Start of Block

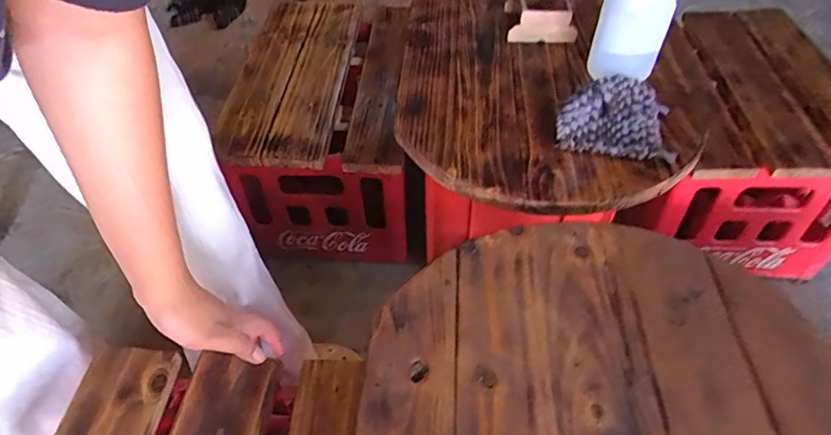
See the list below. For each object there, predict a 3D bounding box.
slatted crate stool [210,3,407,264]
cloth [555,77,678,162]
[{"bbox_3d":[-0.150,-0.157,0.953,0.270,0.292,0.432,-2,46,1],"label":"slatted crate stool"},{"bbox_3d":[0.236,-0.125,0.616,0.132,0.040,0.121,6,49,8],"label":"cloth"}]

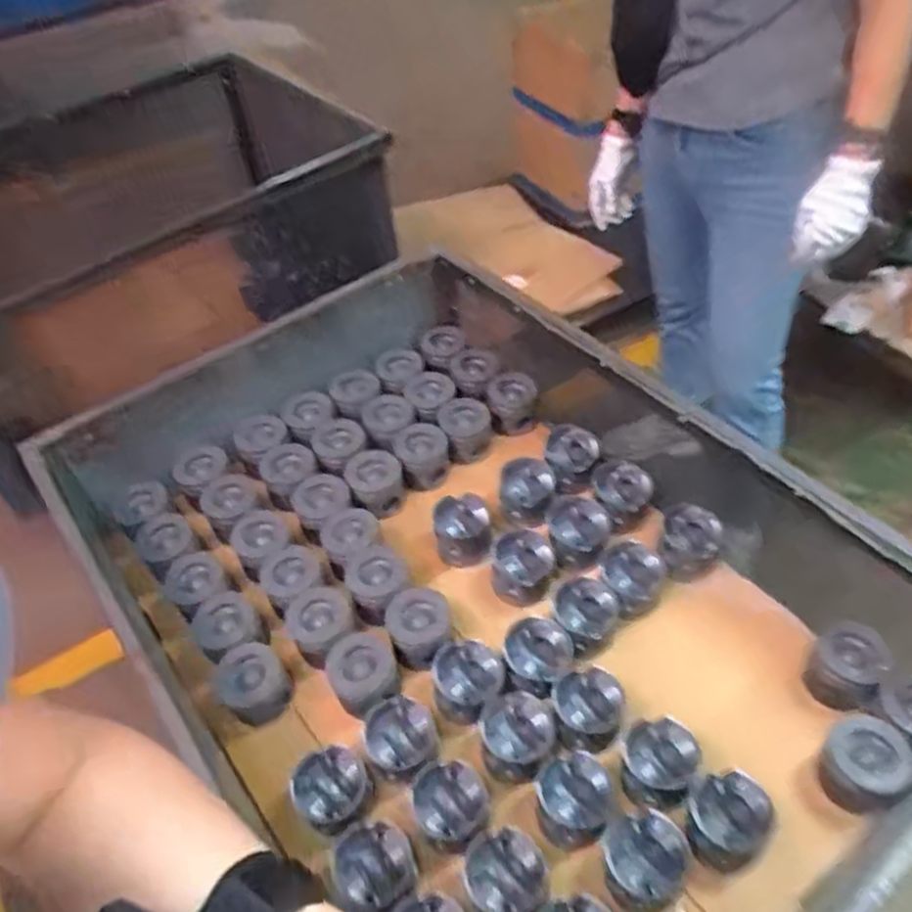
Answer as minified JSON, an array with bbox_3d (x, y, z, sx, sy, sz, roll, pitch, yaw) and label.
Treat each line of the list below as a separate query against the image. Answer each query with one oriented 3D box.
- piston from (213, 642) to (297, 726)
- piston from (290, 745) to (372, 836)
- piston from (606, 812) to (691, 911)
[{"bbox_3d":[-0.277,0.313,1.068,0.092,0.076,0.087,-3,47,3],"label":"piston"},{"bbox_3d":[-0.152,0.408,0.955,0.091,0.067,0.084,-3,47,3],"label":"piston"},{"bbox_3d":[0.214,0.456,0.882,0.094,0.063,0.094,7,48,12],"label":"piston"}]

End of Block

- **WHAT THE TASK ASKS**: Every line from the one with "Treat each line" through the last line of the records above should be returned exactly, please, and no others.

- **RESPONSE**:
Treat each line of the list below as a separate query against the image. Answer each query with one oriented 3D box.
- piston from (213, 642) to (297, 726)
- piston from (290, 745) to (372, 836)
- piston from (606, 812) to (691, 911)
[{"bbox_3d":[-0.277,0.313,1.068,0.092,0.076,0.087,-3,47,3],"label":"piston"},{"bbox_3d":[-0.152,0.408,0.955,0.091,0.067,0.084,-3,47,3],"label":"piston"},{"bbox_3d":[0.214,0.456,0.882,0.094,0.063,0.094,7,48,12],"label":"piston"}]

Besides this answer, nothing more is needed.